We can see that the forecasting model takes the decrease from July 2017 onwards into account and forecast a continuation from that. The true values (shown in red) shows the strong increase in the proportion once ACTRIAL starts. We can see that the actual values are far from the forecast. This further establishes the increase during ACTRIAL as significant. Because we see the proportion of articles labelled as "OK" as an indicator of article quality, finding that the proportion increases also support H20.

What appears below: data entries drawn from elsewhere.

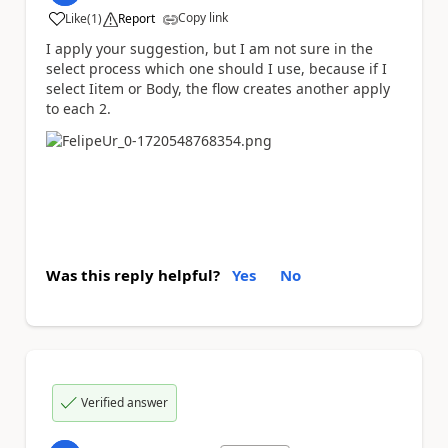
Copy link
Like
(
1
)
Report
a
I apply your suggestion, but I am not sure in the
select process which one should I use, because if I
select Iitem or Body, the flow creates another apply
to each 2.
Was this reply helpful?
Yes
No
Verified answer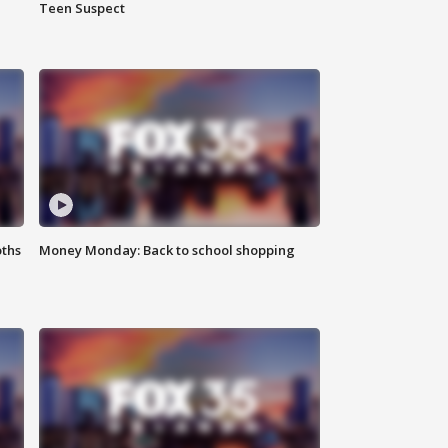
Teen Suspect
oths
Money Monday: Back to school shopping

So far we've looked at to what extent created articles appear to be permanently deleted, and whether those that did not were labelled "OK" by the ORES draft quality model. What remains is to examine the quality of the articles that are "OK". To do that, we use ORES' WP 1.0 article quality model. The model predicts which of the English Wikipedia's quality assessment classes an article would belong to. In order to get a more fine-grained assessment, we calculate an average weighed sum across all classes for a prediction, the approach used by Halfaker in his 2017 research paper "Interpolating Quality Dynamics in Wikipedia and Demonstrating the Keilana Effect". Using that approach, a weighed sum of 1.0 means the article is Start-class quality, 2.0 is C-class, and so on.

We calculate the average weighed sum of articles labelled as "OK" by the draft quality model on a daily basis and plot it across time. The graphs looks as follows:

Looking at the average score across time, the most striking feature is that the trend is generally increasing. There are some changes to this trend in 2016 and 2017, indicating that it is not continuing. The graph showing 2016 and 2017 indicates that the trend could be flat, with a dip in September and October. Lastly, we see a decrease in July of 2017, followed by another slowly increasing trend. Note that there does not appear to be any particular change around the introduction of ACTRIAL.

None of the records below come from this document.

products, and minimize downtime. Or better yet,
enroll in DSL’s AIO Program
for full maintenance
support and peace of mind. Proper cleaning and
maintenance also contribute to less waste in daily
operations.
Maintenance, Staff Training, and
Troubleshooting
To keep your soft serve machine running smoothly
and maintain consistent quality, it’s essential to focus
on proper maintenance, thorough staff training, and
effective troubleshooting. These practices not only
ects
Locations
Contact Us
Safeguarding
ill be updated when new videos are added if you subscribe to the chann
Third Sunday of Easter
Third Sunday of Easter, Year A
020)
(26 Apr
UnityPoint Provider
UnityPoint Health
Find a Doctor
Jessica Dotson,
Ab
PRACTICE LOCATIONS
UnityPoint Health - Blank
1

Because of the slowly increasing trend and changes in 2017, we do not want to compare the average daily average during ACTRIAL against similar periods in previous years. Instead, we again apply our time series analysis approach and calculate a bimonthly average. Plotted across time, this average looks as follows:

We can again see the increasing trend across time, and how it changes in 2016. Secondly, we appear to have a bit of a decrease occurring in the early fall of recent years. Lastly, there is a distinct drop in July 2017, followed again by a slow increase.

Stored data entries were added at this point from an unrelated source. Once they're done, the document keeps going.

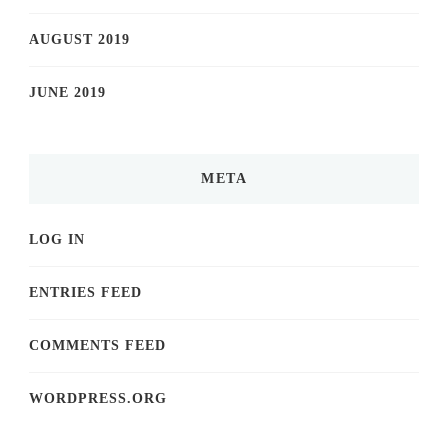
AUGUST 2019
JUNE 2019
META
LOG IN
ENTRIES FEED
COMMENTS FEED
WORDPRESS.ORG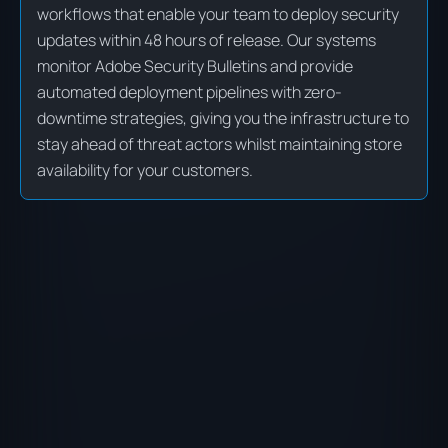
workflows that enable your team to deploy security
updates within 48 hours of release. Our systems
monitor Adobe Security Bulletins and provide
automated deployment pipelines with zero-
downtime strategies, giving you the infrastructure to
stay ahead of threat actors whilst maintaining store
availability for your customers.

Examining the stationarity and seasonality of the time series, we find that it is non-stationary, but that it is unclear whether it has a seasonal component. We will therefore examine various models with and without seasonal components in order to determine the best fit. First, we apply R's `auto.arima`

function and its best fit is an ARIMA(1,1,2)(1,0,0)[24] model. Iterating through other candidate models, we find that none perform as well and therefore chose to go with the auto-selected one. Using it to forecast the first two months of ACTRIAL results in the following graph:

We can see in the graph above that the forecast for the first two months of ACTRIAL is very closely to the true average. This indicates that ACTRIAL has not had an effect on the quality of articles that are flagged as "OK" by the draft quality model. In other words, it suggests that ACTRIAL's effect on quality is related to blatantly non-encyclopedic articles (spam, vandalism, etc), because we do not see the trial have an effect on general article quality.

In summary, we find that H20 is partially supported because there has been a decrease in our two indicators suggesting quality issues: proportion of permanently deleted creations, and proportion of creations flagged as "OK" by the draft quality model. At the same time, we do note that there is no effect of ACTRIAL on quality of article creations flagged as "OK" by the draft quality model.